* _WORK TO BE COMPLETED_
Keep only the lines from the start of the data through the line containing "Document page, 1500x1125 pixels.", and output them exactly.

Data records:
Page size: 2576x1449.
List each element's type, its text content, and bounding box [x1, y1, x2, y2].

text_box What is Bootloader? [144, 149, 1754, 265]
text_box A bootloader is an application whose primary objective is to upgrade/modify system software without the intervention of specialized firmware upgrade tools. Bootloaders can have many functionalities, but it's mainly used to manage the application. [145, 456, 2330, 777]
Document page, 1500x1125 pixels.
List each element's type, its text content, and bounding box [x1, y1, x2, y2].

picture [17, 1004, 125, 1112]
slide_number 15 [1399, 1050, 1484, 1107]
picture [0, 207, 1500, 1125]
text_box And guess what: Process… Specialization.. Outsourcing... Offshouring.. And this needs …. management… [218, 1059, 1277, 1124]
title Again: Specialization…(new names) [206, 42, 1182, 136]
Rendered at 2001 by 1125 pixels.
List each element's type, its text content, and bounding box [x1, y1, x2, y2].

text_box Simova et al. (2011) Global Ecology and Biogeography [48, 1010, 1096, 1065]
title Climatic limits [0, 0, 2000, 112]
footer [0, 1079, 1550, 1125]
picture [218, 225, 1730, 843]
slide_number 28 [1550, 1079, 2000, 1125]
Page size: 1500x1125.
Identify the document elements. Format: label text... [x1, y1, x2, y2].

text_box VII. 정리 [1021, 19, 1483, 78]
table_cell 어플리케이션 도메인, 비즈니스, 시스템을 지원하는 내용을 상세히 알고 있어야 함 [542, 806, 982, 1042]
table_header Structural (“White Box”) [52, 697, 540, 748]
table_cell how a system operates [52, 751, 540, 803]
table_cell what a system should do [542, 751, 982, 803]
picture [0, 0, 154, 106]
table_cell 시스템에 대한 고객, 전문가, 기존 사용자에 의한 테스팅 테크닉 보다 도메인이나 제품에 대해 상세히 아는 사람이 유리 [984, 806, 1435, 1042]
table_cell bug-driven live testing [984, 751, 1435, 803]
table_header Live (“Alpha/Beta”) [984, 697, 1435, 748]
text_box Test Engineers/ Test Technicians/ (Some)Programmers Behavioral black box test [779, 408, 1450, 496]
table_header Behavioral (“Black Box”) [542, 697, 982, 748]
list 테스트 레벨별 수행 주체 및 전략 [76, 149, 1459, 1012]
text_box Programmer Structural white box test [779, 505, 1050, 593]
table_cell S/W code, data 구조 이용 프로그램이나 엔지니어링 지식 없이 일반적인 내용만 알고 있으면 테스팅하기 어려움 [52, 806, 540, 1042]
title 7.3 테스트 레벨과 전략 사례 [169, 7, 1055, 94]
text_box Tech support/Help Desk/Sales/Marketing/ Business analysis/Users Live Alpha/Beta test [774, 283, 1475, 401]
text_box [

* _WORKED SOLUTION_
Page size: 2576x1449.
List each element's type, its text content, and bounding box [x1, y1, x2, y2].

text_box What is Bootloader? [144, 149, 1754, 265]
text_box A bootloader is an application whose primary objective is to upgrade/modify system software without the intervention of specialized firmware upgrade tools. Bootloaders can have many functionalities, but it's mainly used to manage the application. [145, 456, 2330, 777]
Document page, 1500x1125 pixels.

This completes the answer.